As for clay, Medvedev nevertheless still believes that he can be successful on the surface, as he was two years ago. He opened his 2019 clay-court campaign by reaching the semi-finals at Monte Carlo, where he beat Stefanos Tsitsipas and Djokovic before suffering a surprise defeat to Dusan Lajovic. In Barcelona the following week he beat two clay-court specialists in Albert Ramos-Vinolas and Nicolas Jarry, as well as the two-times former champion Kei Nishikori, before losing to Thiem in the final.
“If I hadn’t had good results on clay elsewhere, at Monte Carlo and Barcelona, I would say that [my poor record at Roland Garros] would be because of the clay itself, but I know that I can play some good tennis on the surface,” Medvedev said.
“Hopefully I can have a bit more luck with the draw [at the French Open] this year and hopefully I can prepare well, because last year for sure, with the pandemic and the US Open, I didn’t have much time at all to prepare my game on clay. I wasn’t ready and I’m not a clay-court specialist who can go out there and know immediately what to do. Hopefully I can prepare well this year and have the best schedule so that I can do something good at Roland Garros.”
Medvedev’s disappointment at his performance at last year’s French Open did not appear to have any effect on his confidence. Beginning with the Masters 1000 event back in Paris in November, the Russian embarked on the best run of his career.
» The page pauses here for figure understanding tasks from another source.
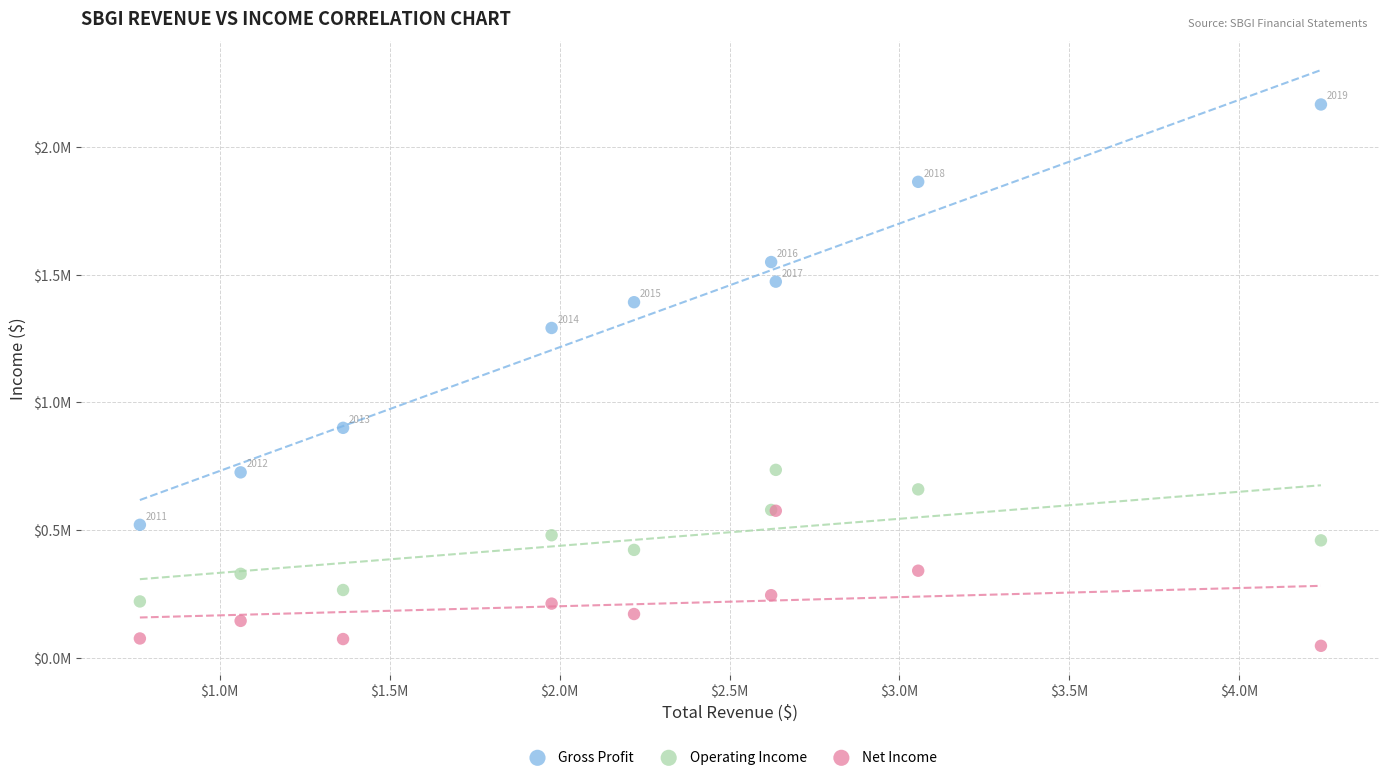

Which series has the widest spread of Y values?

Gross Profit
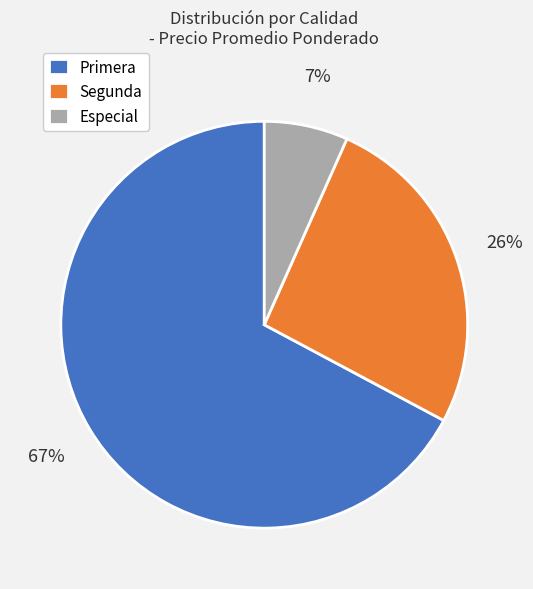

Which has a higher value, Especial or Segunda?

Segunda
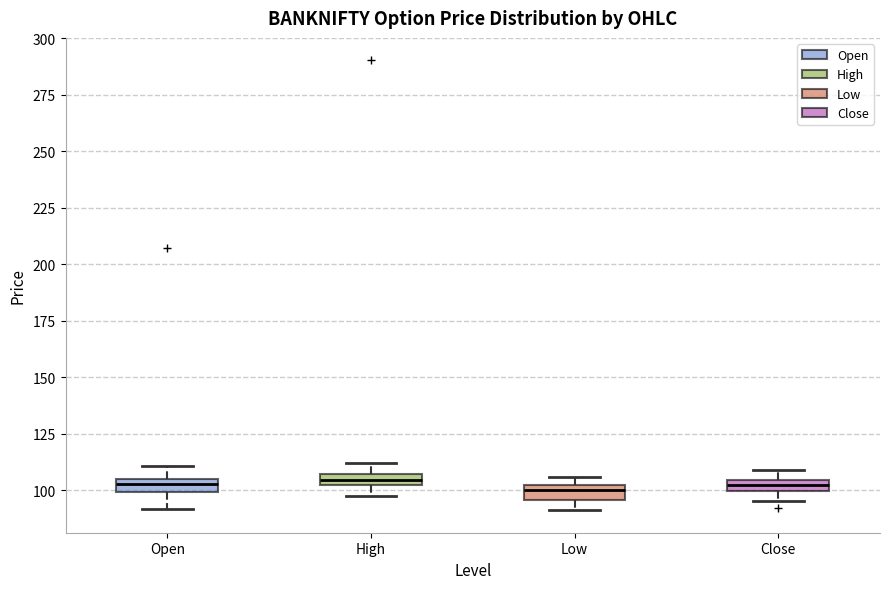

Where is the upper edge of the box for Low on the y-axis? The values are not printed on the chart, so give them approximately, as read against the axis.

100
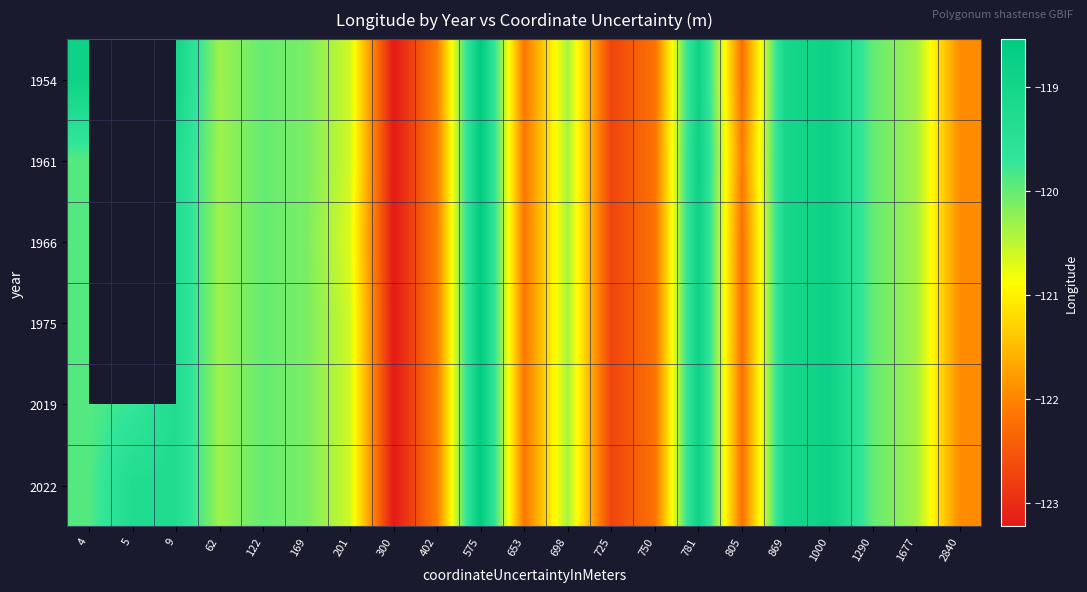

Where is 1954 nearest to the value -120?

122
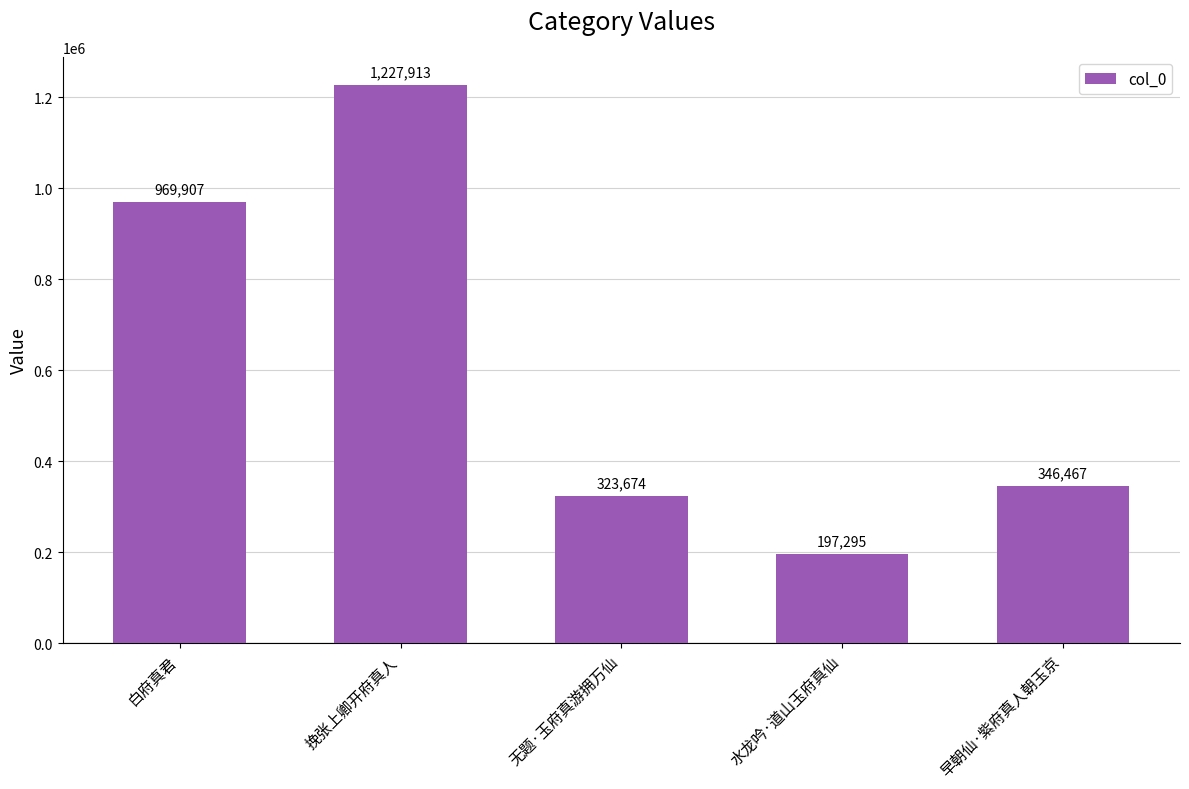

Reading right to left, transcribe all the data shown in this chart.

早朝仙·紫府真人朝玉京=346467	水龙吟·道山玉府真仙=197295	无题·玉府真游拥万仙=323674	挽张上卿开府真人=1227913	白府真君=969907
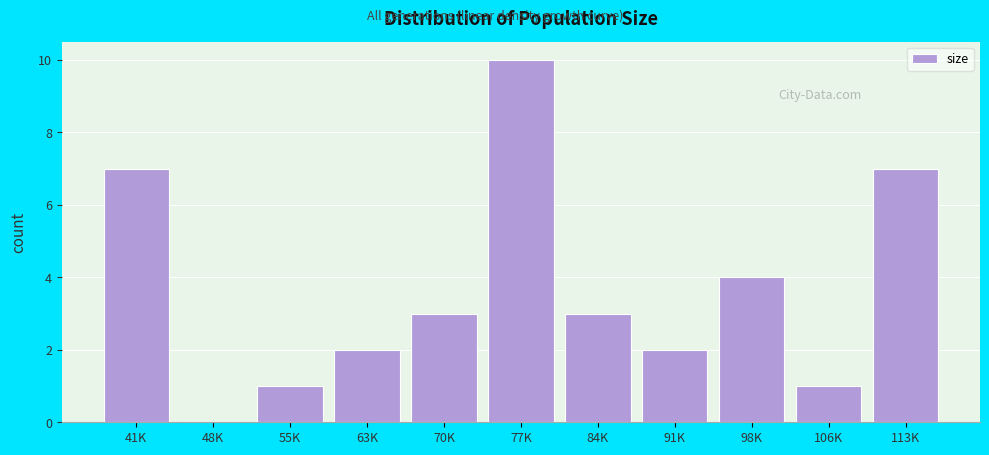

Reading left to right, what are all the values shown in this chart?

41K=7	48K=0	55K=1	63K=2	70K=3	77K=10	84K=3	91K=2	98K=4	106K=1	113K=7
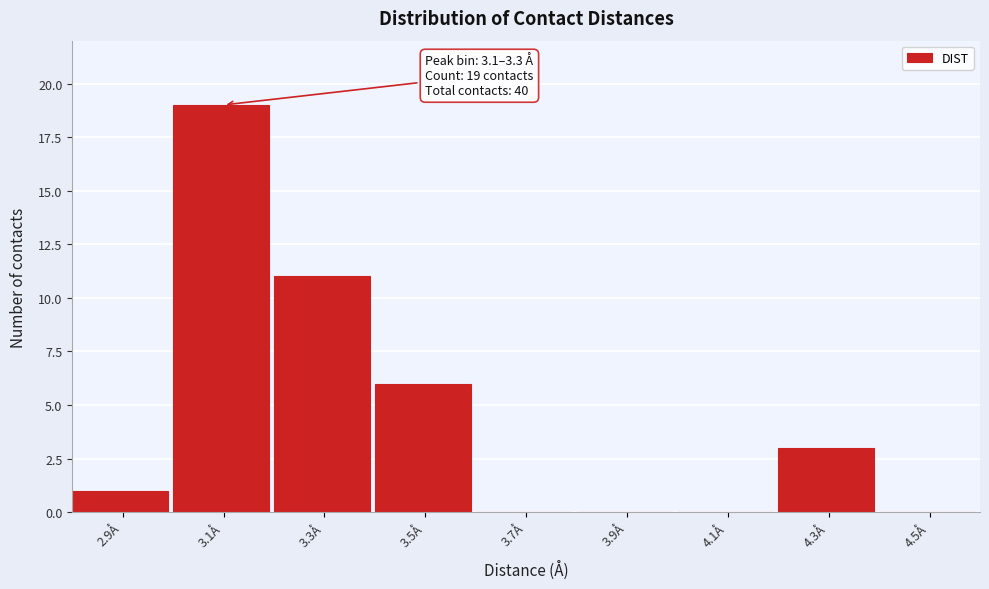

Reading left to right, list all the values displayed in this chart.

2.9Å=1	3.1Å=19	3.3Å=11	3.5Å=6	3.7Å=0	3.9Å=0	4.1Å=0	4.3Å=3	4.5Å=0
A sequence of 20 successive victories saw him win the Paris title and the Nitto ATP Finals in London and help Russia take the ATP Cup team event in Melbourne, after which he won five of his first six matches at the Australian Open in straight sets, with Tsitsipas and Andrey Rublev among his victims. His 20-match winning run also included victories over Djokovic, Thiem and Rafael Nadal, not to mention three wins over Alexander Zverev.
I’m not a clay-court specialist who can go out there and know immediately what to do
“For sure you get some confidence when you win tournaments,” Medvedev said. “When you get your confidence going, in the tight moments you feel like you can always make winners or put the ball in the court when you have to and make your opponent miss. Also, for sure, the tough work that I have been putting in in practice over the last two or three years is paying off. I feel like on the court I can do many good things.”
Medvedev’s unbeaten streak ended in the Australian Open final, which he lost to Djokovic in straight sets in under two hours. Nevertheless, the defeat did not hurt as much as his loss in five sets to Nadal in the US Open final in 2019.
“A loss is a loss, but I would say that against Rafa it hurt a bit more because I really had my chances to win that match,” Medvedev said. “I could look back and say: ‘Maybe this point, maybe that point, I could have done something differently and that would have changed the outcome of the match.’ But against Novak I couldn’t say that any point might have changed the match. It definitely wasn’t like that.
“Novak played really well, but there was no reason why I should have not played well. I had just won 20 matches in a row. I had been playing well, so there was no reason why I shouldn’t have done so in this one. I think if we could replay it I would definitely do some things differently in terms of tactics. I won’t mention them now because I wouldn’t want Novak to know! But that’s tennis. It’s experience.”